## Условия задания
a) Ответьте на вопросы по отрывку о встречах со старыми друзьями.
(i) С кем встретился Одиссей даже после их последней и окончательной смерти?
(ii) Что нужно, чтобы пройти сквозь смерть?
(iii) Что надлежит каждому, когда жертвенная кровь связующих воспоминаний испита?
b) Пожалуйста, продолжите отрывок о встречах со старыми друзьями, начав сразу после его последнего предложения.

## Фрагмент текста
'''

Но именно почти, и если Одиссей встретился с матерью и соратниками по битве за Трою даже после их последней и окончательной смерти, то что тогда говорить о вас и ваших друзьях, всего лишь разделенными парой раздельно прожитых десятилетий?
И все-таки смерть есть смерть, сколь мала бы она ни была, и нужен древний обряд, чтобы пройти сквозь нее… и пока вы, интуитивно постигнув великий обряд, раздуваете памятью и воображением полузатухшие угли былых событий, где вы действовали плечом к плечу с вашими визави, вы возбуждены, голос ваш вибрирует, а глаза светятся: вы и они живете поистине полноценной жизнью.
Но это, увы! ненадолго – как только все темы исчерпаются и драгоценные детали совместного прошлого охладеют и потеряют остроту, начнется естественное и неостановимое взаимное отторжение, и ваши друзья и приятели постепенно опять обретут в вашем восприятии (и наоборот, надо полагать) природу загробных теней.
Да, когда жертвенная кровь связующих воспоминаний испита, каждому надлежит возвращаться на круги своя.
Но если прежде чем отойти, одна из теней скажет о вас напоследок что-нибудь особенно неожиданное, простое и веское, то знайте, это и будет последним словом о вас: там ведь, в Аиде все видят насквозь.

'''

## Представленные данные
'''

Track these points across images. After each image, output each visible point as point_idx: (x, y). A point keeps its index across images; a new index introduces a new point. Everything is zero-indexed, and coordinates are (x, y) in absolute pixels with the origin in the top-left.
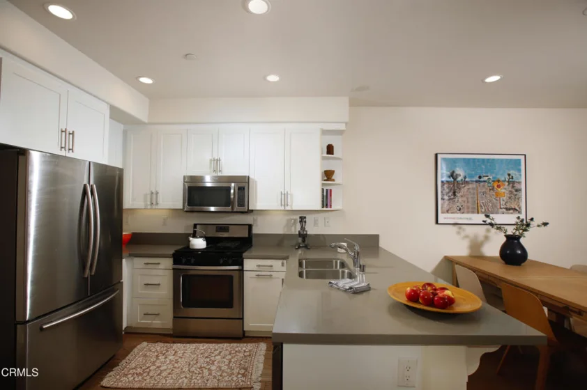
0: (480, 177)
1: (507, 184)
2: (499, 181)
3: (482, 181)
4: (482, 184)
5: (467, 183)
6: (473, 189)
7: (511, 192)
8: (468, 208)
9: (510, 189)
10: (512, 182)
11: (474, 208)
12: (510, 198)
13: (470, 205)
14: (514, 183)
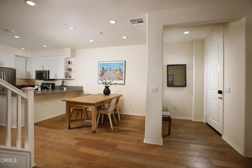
0: (111, 69)
1: (119, 71)
2: (116, 70)
4: (111, 71)
5: (107, 71)
8: (107, 79)
9: (120, 72)
14: (121, 70)
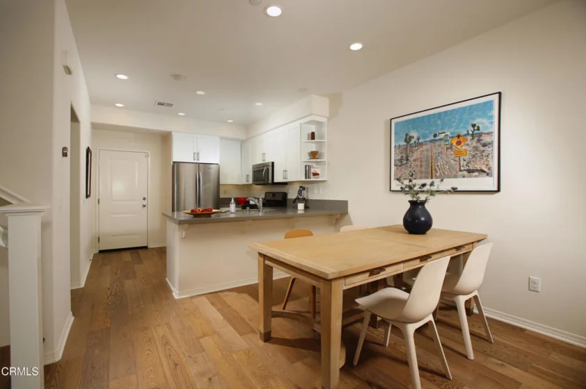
0: (435, 136)
1: (469, 138)
2: (459, 136)
3: (437, 140)
4: (438, 143)
5: (421, 144)
6: (427, 150)
7: (476, 148)
8: (421, 172)
9: (475, 144)
10: (477, 134)
11: (427, 173)
12: (474, 156)
13: (423, 169)
14: (480, 135)
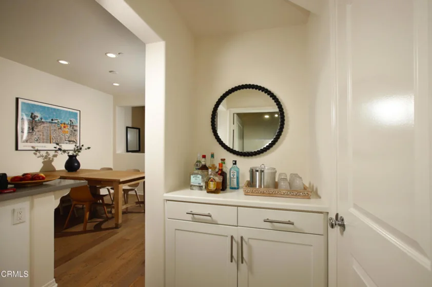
0: (52, 120)
1: (69, 126)
2: (64, 124)
3: (53, 123)
5: (43, 122)
6: (48, 127)
7: (72, 131)
8: (43, 139)
9: (71, 129)
11: (47, 139)
12: (71, 135)
13: (45, 137)
14: (73, 126)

'''

## Ответы по порядку
a)
(i) С матерью и соратниками по битве за Трою.
(ii) Нужен древний обряд.
(iii) Каждому надлежит возвращаться на круги своя.

b)
И только Будда и Гомер, из бездны вечного бытия с уважением засвидетельствовав взаимную правоту, проницают невидящими глазами ход земных вещей глубже и дальше загробных теней.
Рассекаемые мечом обоюдоострым. – Андре ван Лиз-бет – один из лучших знатоков йоги в Европе – приписывает выражение торжественного покоя в лице только что умерших – толстовская тема! – невольно свершившемуся расслаблению, – но это лишь при условии закрытия глаз: почему-то, в отличие от черт лица, которые действительно приобретают выражение покоя, немыслимое и невозможное в земных условиях, открытые глаза умерших внушают мистическое беспокойство и даже ужас.
Здесь сокрыт глубочайший смысл: черты лица, которые являются как бы профилем личности, музыкально соотносимы с той ролью, которую человек играет в жизни, во всякой же роли есть нечто сверхличное, что-то такое, что было до человека и, значит, будет после него, роль как начало сверхличное и сверхчеловеческое как раз и придает смерти любого человека глубоко успокоительный характер – по принципу: «Король умер, да здравствует король!»
Вот почему лицо умершего сравнительно долго сохраняет недоступное в жизни величие и достоинство: это в конечном счете величие и достоинство той роли, которую сыграл или мог бы сыграть в жизни человек, – так что даже в том мыслимо неблагоприятном случае, когда человек ровным счетом ничего нигде не достиг, уйдя по ту сторону только «простым смертным», он все-таки успел сыграть благородную роль хрестоматийного Кая, который просто – родился, жил и умер.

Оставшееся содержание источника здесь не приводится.